Dans une lettre adressée au coordonnateur du CNC, avec copies au président de la République, au vice-Premier ministre en charge de l’Intérieur et au ministre de la Justice, Daddie Minaku, épouse d’Aubin Minaku Ndjalandjoko, exprime sa vive inquiétude au sujet des conditions de détention de son mari, arrêté le 18 janvier 2026. Elle y dénonce une privation de liberté qu’elle juge «extrêmement préoccupante», ainsi que des atteintes graves à sa dignité, à sa santé et à ses droits familiaux.
Ancien président de l’Assemblée nationale et figure politique de premier plan, Aubin Minaku est présenté par son épouse comme un homme «profondément attaché aux institutions de la République et au respect de l’État de droit». Dans son courrier, celle-ci affirme que son arrestation s’est déroulée dans des circonstances qu’elle qualifie de profondément arbitraires, avant une détention dans un lieu qui ne lui aurait pas été officiellement communiqué.
Selon la lettre, cette absence de transparence sur le lieu de détention, sur les motifs précis de la privation de liberté et sur les garanties procédurales applicables placerait l’intéressé dans une situation particulièrement préoccupante au regard du droit. Daddie Minaku évoque «une détention opaque et juridiquement préoccupante» et estime que son époux est maintenu «dans un lieu tenu secret, sans qu’aucune information officielle claire ne soit fournie quant aux motifs de sa privation de liberté».
Elle considère que cette opacité n’est pas sans conséquences juridiques. Dans sa correspondance, elle écrit que son mari se trouve «de facto en dehors de la protection de la loi» et estime que «la combinaison de ces éléments caractérise une privation de liberté d’une gravité exceptionnelle», dont les modalités seraient «de nature à relever de la qualification de disparition forcée au regard des normes internationales».
Soucis de santé
Mme Minaku évoque par ailleurs des conditions matérielles de détention qu’elle juge contraires à la dignité humaine. S’agissant de l’alimentation, elle explique être contrainte de déposer la nourriture dans les bureaux du CNC, «sans possibilité de remise directe ni de vérification des conditions de transmission». Elle affirme que cette organisation a eu des conséquences visibles sur l’état physique de son mari, «dont la perte de poids est manifeste».

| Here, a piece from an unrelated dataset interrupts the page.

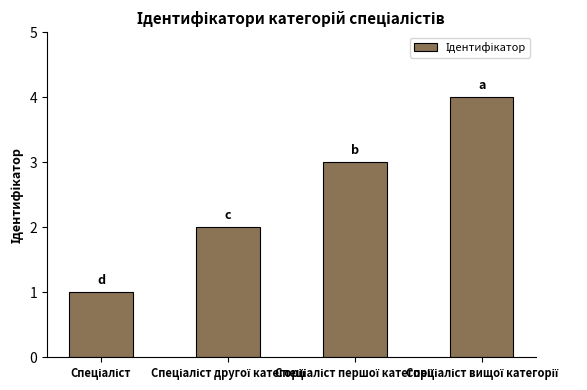

What is the difference between the maximum and minimum values?

3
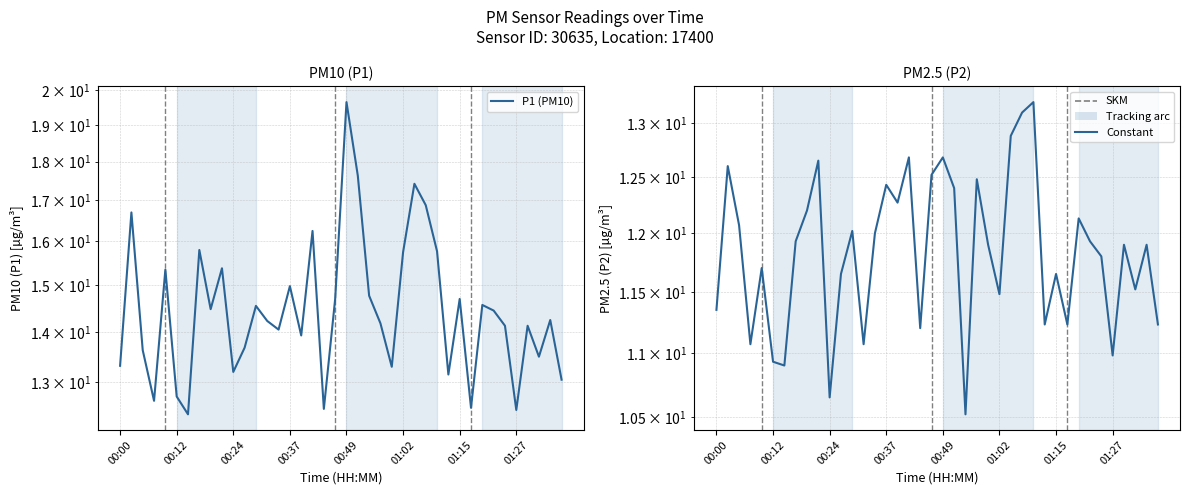

What position from the right is 12?

28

Les modalités de visite sont également mises en cause. Daddie Minaku affirme être conduite auprès de son époux dans des conditions de sécurité particulièrement strictes, «les yeux couverts à bord d’un véhicule du CNC», entourée d’un dispositif policier important. Une fois sur place, les échanges se dérouleraient «sous la présence constante de cinq agents et policiers», à faible distance durant toute la visite.
Selon elle, cet encadrement confère aux visites «un caractère profondément intimidant, incompatible avec la nature même d’un moment familial». Dans ces conditions, poursuit-elle, «le droit à une visite familiale est non seulement entravé, mais substantiellement vidé de son contenu».
Sur le plan sanitaire, l’épouse de l’ancien speaker PPRD de la chambre basse soutient que celui-ci nécessitait, avant son interpellation, «un suivi médical régulier et rigoureux». Elle estime que cette prise en charge n’est plus assurée depuis son arrestation, ce qui ferait peser, selon elle, des risques sérieux sur sa santé et son intégrité physique. Elle dénonce «une rupture dans la continuité des soins» et trouve que l’absence de suivi médical approprié constitue «une source d’inquiétude majeure».
Dans sa lettre, elle invoque plusieurs dispositions de la Constitution congolaise ainsi que des instruments juridiques internationaux relatifs à la protection des droits fondamentaux. Elle considère que l’absence de prise en charge adaptée, dans un contexte de privation de liberté, «s’analyse, en droit, comme une forme de traitement inhumain par omission», dès lors que les autorités chargées de sa garde ne prendraient pas «les mesures nécessaires à la préservation de sa santé».
Dans son appréciation globale, Daddie Minaku estime que les faits dénoncés ne relèvent pas de simples difficultés matérielles, mais d’«une situation particulièrement grave», caractérisée notamment par «une privation de liberté entourée d’opacité», «des conditions de détention incompatibles avec les exigences de dignité humaine», «une atteinte sérieuse à l’intégrité physique et à l’état de santé de la personne détenue» et «une restriction excessive et injustifiée des droits familiaux».
En conclusion, elle appelle les autorités compétentes à prendre la mesure de la situation et à y répondre sans délai. «Mes enfants et moi-même en appelons à votre sens des responsabilités afin que mon époux (…) puisse recouvrer sa liberté», écrit-elle, ajoutant que «rien ne saurait justifier que mon époux soit enfermé au noir, dans une opacité indescriptible, et en dehors de tout cadre judiciaire régulier».
À ce stade, les autorités concernées n’ont pas, publiquement, réagi au contenu de cette lettre.